Si tratta di un passaggio inedito per l’intero comparto metalmeccanico, che introduce una misura strutturale di welfare contrattuale in un ambito finora rimasto scoperto.
La novità assume ancora più rilievo se letta nel contesto del confronto aperto – e poi sospeso – nel perimetro Federmeccanica, dove si era discusso di un possibile sostegno economico mensile fino a 600 euro netti per le situazioni più gravi. Le cooperative, invece, arrivano per prime a una definizione contrattuale vera e propria.
Long Term Care: assegno mensile da 500 euro a vita
A partire dal 1° gennaio 2026, i metalmeccanici occupati nelle cooperative potranno accedere a una prestazione mensile di 500 euro nel caso in cui, durante il rapporto di lavoro, sopraggiunga una condizione di non autosufficienza permanente.
Il valore complessivo della misura è pari a 6.000 euro annui.
L’elemento centrale dell’accordo è la durata della tutela: l’indennità verrà riconosciuta per tutta la vita del lavoratore, senza limiti temporali.
Non si tratta di una prestazione previdenziale pubblica, ma di una copertura assicurativa privata di tipo Long Term Care (LTC).
Copertura assicurativa interamente a carico delle imprese
Il costo della polizza LTC sarà sostenuto integralmente dalle aziende. Ai lavoratori non è richiesto alcun contributo diretto.
La prestazione si attiva esclusivamente in presenza di una condizione certificata di non autosufficienza permanente, secondo criteri che verranno definiti in modo puntuale.
L’introduzione della LTC segna quindi un rafforzamento concreto del welfare contrattuale, con una responsabilità economica che resta interamente in capo al datore di lavoro.
Contributi aziendali: importi progressivi dal 2026
Il finanziamento della copertura assicurativa avverrà tramite un versamento annuo per ciascun dipendente, comprensivo del premio assicurativo.
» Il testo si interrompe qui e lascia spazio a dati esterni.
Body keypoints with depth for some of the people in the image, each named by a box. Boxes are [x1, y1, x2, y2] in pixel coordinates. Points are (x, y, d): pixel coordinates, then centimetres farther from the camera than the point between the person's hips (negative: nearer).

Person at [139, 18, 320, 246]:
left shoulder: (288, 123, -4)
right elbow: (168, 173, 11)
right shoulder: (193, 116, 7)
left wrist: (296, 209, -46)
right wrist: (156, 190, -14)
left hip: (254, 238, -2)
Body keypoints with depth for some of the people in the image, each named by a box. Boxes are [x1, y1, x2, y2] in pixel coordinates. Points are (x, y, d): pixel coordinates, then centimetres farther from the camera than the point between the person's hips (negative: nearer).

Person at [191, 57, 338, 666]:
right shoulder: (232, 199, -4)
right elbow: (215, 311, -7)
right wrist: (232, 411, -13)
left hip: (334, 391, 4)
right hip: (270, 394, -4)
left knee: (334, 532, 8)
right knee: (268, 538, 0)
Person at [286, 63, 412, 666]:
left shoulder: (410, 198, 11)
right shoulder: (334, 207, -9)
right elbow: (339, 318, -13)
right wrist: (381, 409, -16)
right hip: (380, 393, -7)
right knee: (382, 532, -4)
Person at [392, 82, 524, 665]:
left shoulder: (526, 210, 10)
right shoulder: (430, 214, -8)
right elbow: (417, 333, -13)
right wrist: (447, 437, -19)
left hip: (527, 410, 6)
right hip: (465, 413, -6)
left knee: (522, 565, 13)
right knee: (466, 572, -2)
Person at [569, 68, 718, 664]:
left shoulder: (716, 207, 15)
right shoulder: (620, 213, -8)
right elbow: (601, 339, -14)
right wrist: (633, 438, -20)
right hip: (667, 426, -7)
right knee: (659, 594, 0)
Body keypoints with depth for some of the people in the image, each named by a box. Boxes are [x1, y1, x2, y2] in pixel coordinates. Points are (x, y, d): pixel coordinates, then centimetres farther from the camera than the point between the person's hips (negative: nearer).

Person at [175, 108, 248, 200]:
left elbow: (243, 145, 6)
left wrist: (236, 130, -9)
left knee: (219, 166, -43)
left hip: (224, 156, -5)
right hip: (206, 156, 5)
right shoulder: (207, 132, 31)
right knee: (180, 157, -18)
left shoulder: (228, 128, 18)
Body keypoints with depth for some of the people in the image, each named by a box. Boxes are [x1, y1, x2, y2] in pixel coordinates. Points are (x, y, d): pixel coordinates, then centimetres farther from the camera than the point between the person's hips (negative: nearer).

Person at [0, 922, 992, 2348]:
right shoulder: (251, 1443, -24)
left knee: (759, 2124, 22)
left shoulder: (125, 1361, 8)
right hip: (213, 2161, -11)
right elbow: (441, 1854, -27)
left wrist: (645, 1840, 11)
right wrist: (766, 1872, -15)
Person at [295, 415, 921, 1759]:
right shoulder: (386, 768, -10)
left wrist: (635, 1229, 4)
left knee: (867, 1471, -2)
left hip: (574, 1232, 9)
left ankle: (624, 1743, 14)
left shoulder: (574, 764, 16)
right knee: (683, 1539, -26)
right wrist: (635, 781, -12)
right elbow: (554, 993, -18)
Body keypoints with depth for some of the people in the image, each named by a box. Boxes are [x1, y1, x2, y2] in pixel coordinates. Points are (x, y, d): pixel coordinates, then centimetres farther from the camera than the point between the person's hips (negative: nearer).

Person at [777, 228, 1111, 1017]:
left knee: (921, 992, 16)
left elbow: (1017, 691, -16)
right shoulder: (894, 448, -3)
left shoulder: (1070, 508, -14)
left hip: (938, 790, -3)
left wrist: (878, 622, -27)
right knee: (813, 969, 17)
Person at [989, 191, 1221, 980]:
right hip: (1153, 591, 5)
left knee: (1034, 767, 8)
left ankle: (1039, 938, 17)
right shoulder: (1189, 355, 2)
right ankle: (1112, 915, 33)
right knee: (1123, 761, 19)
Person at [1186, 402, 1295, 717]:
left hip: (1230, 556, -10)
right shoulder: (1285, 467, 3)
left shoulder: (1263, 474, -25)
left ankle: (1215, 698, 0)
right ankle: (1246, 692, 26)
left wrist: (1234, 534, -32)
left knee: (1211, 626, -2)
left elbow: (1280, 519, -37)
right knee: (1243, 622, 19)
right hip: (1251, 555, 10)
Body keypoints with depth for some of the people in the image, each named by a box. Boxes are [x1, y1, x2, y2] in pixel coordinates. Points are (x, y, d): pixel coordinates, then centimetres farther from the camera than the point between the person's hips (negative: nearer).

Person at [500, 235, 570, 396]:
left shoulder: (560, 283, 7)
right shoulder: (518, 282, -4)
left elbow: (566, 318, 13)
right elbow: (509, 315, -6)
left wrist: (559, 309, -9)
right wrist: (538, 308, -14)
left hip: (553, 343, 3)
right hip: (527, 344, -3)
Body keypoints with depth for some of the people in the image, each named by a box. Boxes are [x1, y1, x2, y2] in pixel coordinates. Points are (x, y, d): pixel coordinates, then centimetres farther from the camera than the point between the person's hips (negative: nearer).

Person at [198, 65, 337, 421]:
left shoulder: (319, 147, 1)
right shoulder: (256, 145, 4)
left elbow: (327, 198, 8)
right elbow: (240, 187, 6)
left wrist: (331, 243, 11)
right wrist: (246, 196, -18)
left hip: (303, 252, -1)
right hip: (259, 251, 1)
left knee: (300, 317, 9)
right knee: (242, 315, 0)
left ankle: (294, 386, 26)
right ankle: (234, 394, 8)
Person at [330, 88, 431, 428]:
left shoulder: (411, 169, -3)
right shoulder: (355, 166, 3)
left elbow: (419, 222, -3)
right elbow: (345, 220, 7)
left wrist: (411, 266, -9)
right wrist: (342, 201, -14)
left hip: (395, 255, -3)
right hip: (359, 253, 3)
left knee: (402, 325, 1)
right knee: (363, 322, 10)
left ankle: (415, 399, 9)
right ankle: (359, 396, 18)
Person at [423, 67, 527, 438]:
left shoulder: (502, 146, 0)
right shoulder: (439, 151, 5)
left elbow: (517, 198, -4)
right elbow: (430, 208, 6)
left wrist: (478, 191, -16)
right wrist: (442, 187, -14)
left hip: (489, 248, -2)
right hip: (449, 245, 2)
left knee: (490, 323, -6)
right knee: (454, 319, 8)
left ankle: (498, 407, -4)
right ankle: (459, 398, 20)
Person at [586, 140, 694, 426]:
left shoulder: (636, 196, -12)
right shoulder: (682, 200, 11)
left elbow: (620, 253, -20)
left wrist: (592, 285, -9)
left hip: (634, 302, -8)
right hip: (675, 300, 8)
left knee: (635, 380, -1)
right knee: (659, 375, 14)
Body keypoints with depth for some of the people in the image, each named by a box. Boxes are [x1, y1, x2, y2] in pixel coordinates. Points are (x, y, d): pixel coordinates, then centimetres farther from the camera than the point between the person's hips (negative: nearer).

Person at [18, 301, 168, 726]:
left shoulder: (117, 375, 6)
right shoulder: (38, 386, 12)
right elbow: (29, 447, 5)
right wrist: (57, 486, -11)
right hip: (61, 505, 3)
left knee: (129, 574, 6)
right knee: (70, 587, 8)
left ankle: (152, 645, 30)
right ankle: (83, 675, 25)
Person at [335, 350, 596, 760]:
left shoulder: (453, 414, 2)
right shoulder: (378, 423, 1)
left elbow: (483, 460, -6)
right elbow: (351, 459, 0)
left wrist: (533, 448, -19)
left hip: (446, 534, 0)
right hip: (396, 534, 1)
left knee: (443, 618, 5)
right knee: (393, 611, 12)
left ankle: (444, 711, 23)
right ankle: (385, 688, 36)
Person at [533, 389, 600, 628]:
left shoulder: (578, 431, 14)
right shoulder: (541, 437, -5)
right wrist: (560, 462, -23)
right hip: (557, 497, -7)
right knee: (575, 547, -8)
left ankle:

Gli importi sono già fissati dal contratto e cresceranno gradualmente:
- 215,40 euro annui a partire dal 2026
- 243,00 euro annui dal 2027
- 270,60 euro annui dal 2028
Questo meccanismo consente una introduzione progressiva della misura, mantenendo stabile il diritto alla prestazione per il lavoratore.
In arrivo il protocollo attuativo delle parti sociali
Entro il 31 dicembre 2025 le parti firmatarie del CCNL torneranno a riunirsi per definire un protocollo specifico dedicato alla Long Term Care.
Il documento, che sarà allegato al contratto collettivo, chiarirà nel dettaglio le modalità operative della polizza: criteri di accesso, procedure di attivazione, soggetti erogatori e sistema di certificazione.
Secondo quanto previsto dall’accordo, le indicazioni applicative delle parti sociali sono attese a breve e rappresenteranno il passaggio decisivo per rendere pienamente operativa la nuova tutela contrattuale.